Once I hear your voice, a feeling of relief, that everything will be ok in the world, washes over me.
It is like a lightning bolt hits my spine as soon as you say my name, and a blanket of cool water flushes from my head to my toes. Any bad feelings I have had disappear. Your voice soothes me to my core, makes me feel complete.

Best morning I've had in a long time. :)

Friday, July 2, 2010

OUCH!

So today would have been day 7 of the shred for me, but I am skipping today because of really intense knee pain.

Those squats and stuff she has you do are GREAT, you really feel the burn, but if you have weak joints to begin with it really kills you. I can barely walk today and when I bent down to put pots and pans away while doing the dishes, I nearly collapsed in the fetal position from pain in my knees. Ha. Hopefully this day skipped won't put me too far off of the track... but I think if I did the work out I'd end up in the hospital tonight. ;P

Starting to not so much see a difference as feel a difference. I feel stronger from the inside, if that makes sense. My face is looking a bit thinner but thats it. I didn't take any measurements or anything so I don't know if I've lost any inches.

Going to go ice my knees, see ya later :)

Tuesday, June 29, 2010

SHRED.



I have decided that I want to get in shape. I have spent too much time with the mindset that "I am young and I can lose weight any time I want, so lets be lazy and a pig." My metabolism isn't getting any slower (not that it was fast to begin with ;)). I am doing Jillian Michael's 30 day Shred work out video. Its only like 25 minutes long each day but it WORKS YOU. Its tough.

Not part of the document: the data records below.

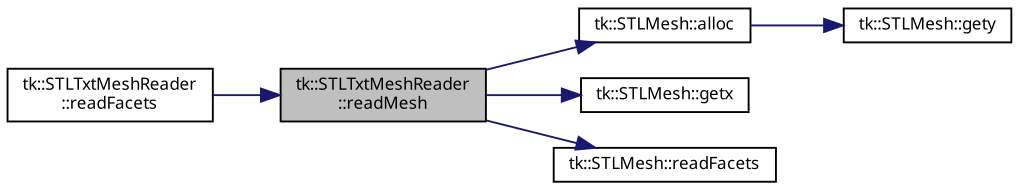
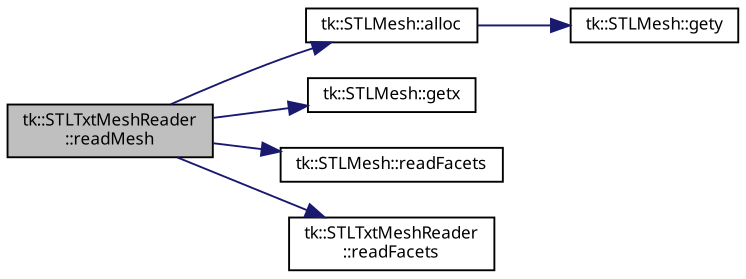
  digraph {
    rankdir=LR
    node [color=black fontname="sans-serif" fontsize=9 shape=record]
    edge [color=midnightblue fontname="sans-serif" fontsize=9 labelfontname="sans-serif" labelfontsize=9 style=solid]
    n1 [fillcolor=grey75 fontcolor=black height=0.2 label="tk::STLTxtMeshReader\l::readMesh" style=filled width=0.4]
    n2 [height=0.2 label="tk::STLMesh::alloc" width=0.4]
    n3 [height=0.2 label="tk::STLMesh::getx" width=0.4]
    n4 [height=0.2 label="tk::STLMesh::readFacets" width=0.4]
    n5 [height=0.2 label="tk::STLTxtMeshReader\l::readFacets" width=0.4]
    n6 [height=0.2 label="tk::STLMesh::gety" width=0.4]
    n1 -> n2
    n1 -> n3
    n1 -> n4
-   n5 -> n1
+   n1 -> n5
    n2 -> n6
  }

It hurts. But I have read only good reviews from it, so I hope it works. I am also trying to eat healthier and much less, plus I am taking Slim Quick fat burn pills. The pills just make you less hungry is all. Okay, so I should have done this on day one but it is day 4.. oh well. Here are *hopefully* "before pictures of me. My biggest annoyances are my hips, gut, and arms. In 26 days, I will come back here and post pictures again in the same swim suit. Cross your fingers that it works! :)) I am trying to be positive!


Wednesday, June 23, 2010

Drama.

Drama is one of the most unnecessary things in life. What does it do? Does it do anything good for anyone? All drama causes is pain for all parties. You only live once, why get bogged down in stuff that is in the past?

Tuesday, June 22, 2010

A psychologist would have a field day.

I see what it does to you, but it doesn't stop me from wanting to have it, too. Weird, huh? Can't explain it. Don't know if its worth it to worry about it. I guess take things as they come in life, eh?

Saturday, June 19, 2010

Peace.

Where your mind can be free, and you are surrounded only by purity. This song and video makes me think of you, and our time running through snowy forests. Thank you.


Thursday, June 17, 2010

No Subject.

Who are we
Where are we
When are we
Why are we
Who are we
Where are we
Why why why?
-Muse, Exogenesis Symphony #1


I feel like these lyrics explain so much. We can ask even the most basic questions... like, "Why?" But with no answers. These are questions that will never have answers, but they are questions that will always be asked.